Of course, as with most things there are some exceptions. Even in Davao City, high end hotels can serve you your favorite tipple at any time of the day, so if you’re desperate to get drunk in public in the middle of the night, you will still be able to do so. If you really should do that is of course another question.
Rodrigo Duterte is apparently planning to extend the curfew for unattended minors from his home turf in Davao City to the whole country. Before you now jump on WhatsApp to rally all your teenage friends for a march on Malacañang, keep in mind that this is not as unusual or harsh as it may sound. According to a spokesperson, the proposed curfew is principally for unescorted minors roaming the streets past 10 p.m. It does not include minors with their parents or guardians. This is exactly the same law you will find in some cities in Switzerland.
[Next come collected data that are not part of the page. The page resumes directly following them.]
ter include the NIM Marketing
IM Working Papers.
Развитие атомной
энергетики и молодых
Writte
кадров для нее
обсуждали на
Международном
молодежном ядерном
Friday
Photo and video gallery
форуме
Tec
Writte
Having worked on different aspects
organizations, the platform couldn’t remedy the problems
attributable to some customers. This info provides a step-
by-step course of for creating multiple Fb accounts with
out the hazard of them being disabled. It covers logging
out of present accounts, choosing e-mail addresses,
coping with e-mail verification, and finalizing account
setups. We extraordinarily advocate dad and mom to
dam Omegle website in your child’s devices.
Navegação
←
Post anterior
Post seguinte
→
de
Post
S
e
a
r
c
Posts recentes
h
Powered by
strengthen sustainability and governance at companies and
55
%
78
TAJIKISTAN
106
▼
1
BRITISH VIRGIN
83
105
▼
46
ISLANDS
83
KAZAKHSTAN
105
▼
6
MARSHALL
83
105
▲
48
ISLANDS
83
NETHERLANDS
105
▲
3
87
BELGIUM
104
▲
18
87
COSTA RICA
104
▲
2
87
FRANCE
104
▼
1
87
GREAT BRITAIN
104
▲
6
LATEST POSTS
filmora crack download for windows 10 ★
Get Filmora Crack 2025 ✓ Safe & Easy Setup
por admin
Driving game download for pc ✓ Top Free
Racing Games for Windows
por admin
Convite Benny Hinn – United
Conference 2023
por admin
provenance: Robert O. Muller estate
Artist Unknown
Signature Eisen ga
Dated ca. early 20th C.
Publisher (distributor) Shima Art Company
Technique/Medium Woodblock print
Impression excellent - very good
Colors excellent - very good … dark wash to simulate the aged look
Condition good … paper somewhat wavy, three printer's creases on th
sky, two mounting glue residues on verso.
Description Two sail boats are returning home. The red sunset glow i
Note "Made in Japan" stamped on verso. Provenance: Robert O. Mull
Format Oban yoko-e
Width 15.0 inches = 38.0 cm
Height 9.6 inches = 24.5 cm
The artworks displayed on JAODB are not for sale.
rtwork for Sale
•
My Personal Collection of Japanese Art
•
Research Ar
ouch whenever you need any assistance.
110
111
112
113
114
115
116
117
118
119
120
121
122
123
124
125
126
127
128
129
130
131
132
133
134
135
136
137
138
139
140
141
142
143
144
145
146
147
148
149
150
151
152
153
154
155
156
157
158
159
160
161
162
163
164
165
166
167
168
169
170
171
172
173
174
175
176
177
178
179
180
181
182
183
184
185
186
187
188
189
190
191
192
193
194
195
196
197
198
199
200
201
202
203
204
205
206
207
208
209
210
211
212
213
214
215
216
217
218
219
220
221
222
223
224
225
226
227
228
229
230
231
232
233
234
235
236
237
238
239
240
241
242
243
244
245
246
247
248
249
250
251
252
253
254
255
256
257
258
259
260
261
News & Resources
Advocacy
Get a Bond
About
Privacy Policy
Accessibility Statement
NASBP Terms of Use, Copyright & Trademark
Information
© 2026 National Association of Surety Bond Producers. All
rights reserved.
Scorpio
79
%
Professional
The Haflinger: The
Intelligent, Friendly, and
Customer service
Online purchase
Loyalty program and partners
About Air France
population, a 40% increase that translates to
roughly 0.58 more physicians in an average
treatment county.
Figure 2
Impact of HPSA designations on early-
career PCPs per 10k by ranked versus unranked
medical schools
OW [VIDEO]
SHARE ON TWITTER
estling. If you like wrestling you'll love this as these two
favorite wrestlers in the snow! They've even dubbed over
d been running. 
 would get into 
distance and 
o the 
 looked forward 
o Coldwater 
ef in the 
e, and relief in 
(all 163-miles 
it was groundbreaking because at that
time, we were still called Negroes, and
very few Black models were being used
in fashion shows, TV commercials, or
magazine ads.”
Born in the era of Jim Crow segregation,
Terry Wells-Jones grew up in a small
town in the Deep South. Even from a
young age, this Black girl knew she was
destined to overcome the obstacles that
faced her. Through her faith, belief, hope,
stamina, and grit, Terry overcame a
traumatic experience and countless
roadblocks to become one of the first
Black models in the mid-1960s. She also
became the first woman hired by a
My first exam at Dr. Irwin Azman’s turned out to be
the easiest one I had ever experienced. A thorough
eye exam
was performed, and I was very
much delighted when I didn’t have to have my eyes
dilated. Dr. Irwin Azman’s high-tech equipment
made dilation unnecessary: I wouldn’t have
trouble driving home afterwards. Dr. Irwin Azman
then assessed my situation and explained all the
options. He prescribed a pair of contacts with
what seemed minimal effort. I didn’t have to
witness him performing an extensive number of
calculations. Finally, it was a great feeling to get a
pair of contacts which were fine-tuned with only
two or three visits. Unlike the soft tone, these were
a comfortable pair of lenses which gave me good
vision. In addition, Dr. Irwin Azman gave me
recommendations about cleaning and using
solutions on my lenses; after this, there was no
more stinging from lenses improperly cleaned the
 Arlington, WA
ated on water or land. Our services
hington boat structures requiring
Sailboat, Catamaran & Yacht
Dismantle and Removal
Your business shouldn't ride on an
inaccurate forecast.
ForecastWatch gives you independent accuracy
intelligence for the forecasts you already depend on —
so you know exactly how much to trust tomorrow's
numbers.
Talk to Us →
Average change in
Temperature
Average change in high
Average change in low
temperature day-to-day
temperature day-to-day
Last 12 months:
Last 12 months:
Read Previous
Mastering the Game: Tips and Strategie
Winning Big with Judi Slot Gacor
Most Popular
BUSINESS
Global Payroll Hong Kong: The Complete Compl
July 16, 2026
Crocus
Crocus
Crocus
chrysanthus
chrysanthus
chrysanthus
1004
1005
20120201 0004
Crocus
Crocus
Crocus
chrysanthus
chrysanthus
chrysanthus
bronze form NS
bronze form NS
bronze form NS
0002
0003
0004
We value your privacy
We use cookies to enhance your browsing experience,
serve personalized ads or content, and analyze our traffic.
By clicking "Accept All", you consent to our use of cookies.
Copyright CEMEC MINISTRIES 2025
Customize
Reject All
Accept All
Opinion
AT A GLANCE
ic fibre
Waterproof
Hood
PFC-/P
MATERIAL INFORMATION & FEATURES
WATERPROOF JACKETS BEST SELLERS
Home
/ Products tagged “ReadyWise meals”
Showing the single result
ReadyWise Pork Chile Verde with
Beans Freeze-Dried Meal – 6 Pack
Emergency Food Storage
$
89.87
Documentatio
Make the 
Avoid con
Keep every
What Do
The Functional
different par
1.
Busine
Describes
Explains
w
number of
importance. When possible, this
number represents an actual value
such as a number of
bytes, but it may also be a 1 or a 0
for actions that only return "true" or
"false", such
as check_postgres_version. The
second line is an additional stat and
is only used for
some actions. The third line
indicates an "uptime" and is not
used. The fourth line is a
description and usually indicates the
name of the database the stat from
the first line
The Swiss town of Interlaken, for example, enacted such an ordinance in 2013, and some neighboring countries have similar rules.
If you happen to grow up in Germany, then the Jugendschutzgesetz (Youth Protection Law) regulates what you can and cannot do in public while being a minor. Planning to see a movie at the local cinema? If you’re under 14 years of age, your film of choice must have finished by 8pm, between the ages of 14 and 16 you have to be out the exit by 10pm, and cinema aficionados between the ages of 16 and 18 have to finish any movie marathon by midnight. Similar rules apply for minors visiting other public places, such as restaurants and bars. While not exactly popular with the younger population, these measures are primarily in place to protect young people and are widely accepted, even if enforcement is often not overly strict.
Banning of loud Karaoke:
Excessive noise is a pollutant and will harm your health just like any other type of pollution. Noise pollution can cause hypertension, high stress levels, tinnitus, hearing loss, sleep disturbances, and a whole range of other harmful effects. It makes sense then to regulate the levels of noise people are exposed to, even if it means interfering with the nation’s favorite pastime of singing.
Taking Germany as example again, the general guideline there is that any excessive noise, such as from a raging party at your house or the popular Karaoke bar next door, must stop by 10pm and “Nachtruhe” (night time silence) must be maintained until around 6 or 7am, depending on where you live. You can still continue to sing, but it should only be done at room levels, and if the noise levels are such that they have “considerable impact” on the life of your neighbours (for example, they can’t sleep because you’re bellowing out My Way at the top off your lungs, which then leads to even more noise when the inevitable My Way Karaoke Fight breaks out) then you will quickly have the police knocking on your door, who will tell you to turn it down. If you still refuse (because you have to show everyone that your version of My Way is really and absolutely the best, for example) then the police might return and confiscate your equipment. If you’re a business, you may also end up in legal trouble.
As shown above, the proposed measures are already in place in other countries and can generally be considered as having a positive impact on the quality of life of citizens. With these steps, Duterte is making the Philippines a little bit more like Germany or Switzerland, and that’s certainly not a bad thing.